Work required — Output the entries below so that they read exactly as they do now.

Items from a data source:
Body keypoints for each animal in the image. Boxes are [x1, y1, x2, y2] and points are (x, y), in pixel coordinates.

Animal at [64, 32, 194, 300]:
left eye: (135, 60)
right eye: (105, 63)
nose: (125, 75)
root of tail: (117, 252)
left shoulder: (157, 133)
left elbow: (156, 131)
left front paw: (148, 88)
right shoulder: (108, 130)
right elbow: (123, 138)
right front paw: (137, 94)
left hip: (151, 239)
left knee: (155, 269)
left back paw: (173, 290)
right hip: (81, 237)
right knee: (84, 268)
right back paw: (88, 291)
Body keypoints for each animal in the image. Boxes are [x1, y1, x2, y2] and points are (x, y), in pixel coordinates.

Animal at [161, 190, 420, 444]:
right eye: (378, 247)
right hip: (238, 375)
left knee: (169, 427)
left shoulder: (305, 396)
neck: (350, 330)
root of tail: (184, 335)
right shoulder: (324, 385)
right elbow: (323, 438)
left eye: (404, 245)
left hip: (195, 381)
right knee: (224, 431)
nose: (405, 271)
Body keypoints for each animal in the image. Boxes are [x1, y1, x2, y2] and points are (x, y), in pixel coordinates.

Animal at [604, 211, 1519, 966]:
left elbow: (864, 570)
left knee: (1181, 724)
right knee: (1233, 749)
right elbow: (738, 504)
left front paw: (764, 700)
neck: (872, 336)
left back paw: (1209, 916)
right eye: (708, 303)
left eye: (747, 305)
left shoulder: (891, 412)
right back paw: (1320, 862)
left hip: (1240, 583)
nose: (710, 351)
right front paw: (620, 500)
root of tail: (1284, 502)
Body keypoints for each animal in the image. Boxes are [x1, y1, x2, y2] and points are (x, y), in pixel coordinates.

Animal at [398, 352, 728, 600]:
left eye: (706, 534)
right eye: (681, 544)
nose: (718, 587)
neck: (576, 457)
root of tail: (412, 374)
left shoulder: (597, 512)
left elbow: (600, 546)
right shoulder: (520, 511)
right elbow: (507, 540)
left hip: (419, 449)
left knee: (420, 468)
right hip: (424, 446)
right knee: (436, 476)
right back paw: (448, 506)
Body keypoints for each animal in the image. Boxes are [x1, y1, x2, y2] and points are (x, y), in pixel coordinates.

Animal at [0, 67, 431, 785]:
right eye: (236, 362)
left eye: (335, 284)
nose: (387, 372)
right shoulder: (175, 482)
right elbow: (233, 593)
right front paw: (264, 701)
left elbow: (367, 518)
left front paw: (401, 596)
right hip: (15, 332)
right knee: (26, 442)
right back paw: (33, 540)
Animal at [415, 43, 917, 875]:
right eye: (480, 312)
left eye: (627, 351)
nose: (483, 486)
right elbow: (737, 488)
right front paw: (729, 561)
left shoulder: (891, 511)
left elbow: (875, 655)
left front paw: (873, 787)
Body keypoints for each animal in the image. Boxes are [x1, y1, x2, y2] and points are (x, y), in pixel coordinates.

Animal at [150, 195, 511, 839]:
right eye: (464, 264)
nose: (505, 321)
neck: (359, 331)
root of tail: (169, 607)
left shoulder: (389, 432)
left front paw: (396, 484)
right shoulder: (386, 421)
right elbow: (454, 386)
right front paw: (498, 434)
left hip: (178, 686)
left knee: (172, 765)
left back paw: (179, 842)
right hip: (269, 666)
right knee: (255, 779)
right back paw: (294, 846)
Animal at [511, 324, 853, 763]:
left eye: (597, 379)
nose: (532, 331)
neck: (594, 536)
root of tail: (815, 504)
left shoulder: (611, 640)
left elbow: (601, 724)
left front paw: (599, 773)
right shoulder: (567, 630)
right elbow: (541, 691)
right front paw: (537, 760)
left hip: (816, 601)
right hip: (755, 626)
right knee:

Task result —
Body keypoints for each animal in the image. Boxes are [x1, y1, x2, y2] and points are (x, y), in pixel coordinates.

Animal at [64, 32, 194, 300]:
left eye: (135, 60)
right eye: (105, 63)
nose: (125, 75)
root of tail: (117, 252)
left shoulder: (157, 133)
left elbow: (156, 131)
left front paw: (148, 88)
right shoulder: (108, 130)
right elbow: (123, 138)
right front paw: (137, 94)
left hip: (151, 239)
left knee: (155, 269)
left back paw: (173, 290)
right hip: (81, 237)
right knee: (84, 268)
right back paw: (88, 291)
Body keypoints for each animal in the image. Boxes are [x1, y1, x2, y2] and points are (x, y), in pixel coordinates.

Animal at [161, 190, 420, 444]:
right eye: (378, 247)
right hip: (238, 375)
left knee: (169, 427)
left shoulder: (305, 396)
neck: (350, 330)
root of tail: (184, 335)
right shoulder: (324, 385)
right elbow: (323, 438)
left eye: (404, 245)
left hip: (195, 381)
right knee: (224, 431)
nose: (405, 271)
Body keypoints for each animal in the image. Boxes are [x1, y1, x2, y2] and points are (x, y), in pixel coordinates.

Animal at [604, 211, 1519, 966]:
left elbow: (864, 570)
left knee: (1181, 724)
right knee: (1233, 749)
right elbow: (738, 504)
left front paw: (764, 700)
neck: (872, 336)
left back paw: (1209, 916)
right eye: (708, 303)
left eye: (747, 305)
left shoulder: (891, 412)
right back paw: (1320, 862)
left hip: (1240, 583)
nose: (710, 351)
right front paw: (620, 500)
root of tail: (1284, 502)
Body keypoints for each animal in the image. Boxes are [x1, y1, x2, y2] and points are (x, y), in pixel coordinates.

Animal at [398, 352, 728, 600]:
left eye: (706, 534)
right eye: (681, 544)
nose: (718, 587)
neck: (576, 457)
root of tail: (412, 374)
left shoulder: (597, 512)
left elbow: (600, 546)
right shoulder: (520, 511)
right elbow: (507, 540)
left hip: (419, 449)
left knee: (420, 468)
right hip: (424, 446)
right knee: (436, 476)
right back paw: (448, 506)
Body keypoints for each animal in the image. Boxes are [x1, y1, x2, y2] and points are (x, y), in pixel coordinates.

Animal at [0, 67, 431, 785]:
right eye: (236, 362)
left eye: (335, 284)
nose: (387, 372)
right shoulder: (175, 482)
right elbow: (233, 593)
right front paw: (264, 701)
left elbow: (367, 518)
left front paw: (401, 596)
right hip: (15, 332)
right knee: (26, 442)
right back paw: (33, 540)
Animal at [415, 43, 917, 875]:
right eye: (480, 312)
left eye: (627, 351)
nose: (483, 486)
right elbow: (737, 488)
right front paw: (729, 561)
left shoulder: (891, 511)
left elbow: (875, 655)
left front paw: (873, 787)
Body keypoints for each animal in the image. Boxes are [x1, y1, x2, y2] and points are (x, y), in pixel coordinates.

Animal at [150, 195, 511, 839]:
right eye: (464, 264)
nose: (505, 321)
neck: (359, 331)
root of tail: (169, 607)
left shoulder: (389, 432)
left front paw: (396, 484)
right shoulder: (386, 421)
right elbow: (454, 386)
right front paw: (498, 434)
left hip: (178, 686)
left knee: (172, 765)
left back paw: (179, 842)
right hip: (269, 666)
right knee: (255, 779)
right back paw: (294, 846)
Animal at [511, 324, 853, 763]:
left eye: (597, 379)
nose: (532, 331)
neck: (594, 536)
root of tail: (815, 504)
left shoulder: (611, 640)
left elbow: (601, 724)
left front paw: (599, 773)
right shoulder: (567, 630)
right elbow: (541, 691)
right front paw: (537, 760)
left hip: (816, 601)
right hip: (755, 626)
right knee:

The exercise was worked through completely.